It Was Just An Accident ★★★★★ It Was Just an Accident sounds simple on paper, bu

It Was Just An Accident ★★★★★

It Was Just an Accident sounds simple on paper, but it lingers. A mechanic hears the creak of a prosthetic leg and becomes convinced the man in his garage is the one who once tortured him in prison. From that tiny detail, director Jafar Panahi spins a tense, darkly funny, and deeply unsettling story about what justice might look like after a dictatorship falls.

The film orbits Vahid, an Azerbaijani auto mechanic whose life never really left the prison where he was held for labour activism. When Eqbal arrives at his workshop with his wife and daughter, the story turns into a moral puzzle: Is this really the same man? What counts as proof when your memories come from behind a blindfold? And if he is guilty, what kind of punishment could ever feel like enough?

Scenes unfold in garages, on dusty roads, inside a van carrying a man in a wooden box, shifting between tense, tragic, and unexpectedly comic without ever feeling showy. A small, ramshackle group gathers around Vahid’s mission, and suddenly this “accident” becomes a collective attempt to judge one man in place of an entire system.

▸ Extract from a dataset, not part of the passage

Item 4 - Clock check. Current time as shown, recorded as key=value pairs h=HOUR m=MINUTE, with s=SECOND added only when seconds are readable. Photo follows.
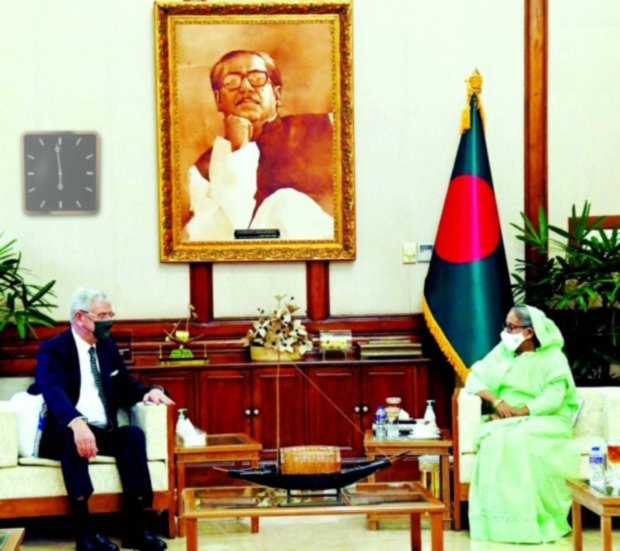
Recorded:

By the end, the story feels less like a revenge movie and more like a thought experiment about the “day after” the regime falls, when people finally have to decide what to do with their anger and grief. It’s a film about recognition of faces, of guilt, of history that refuses to give easy answers, and that’s exactly why it sticks. It Was Just an Accident is a sharp, nervy, and quietly devastating political thriller that turns one chance encounter into a full-blown reckoning with memory and justice.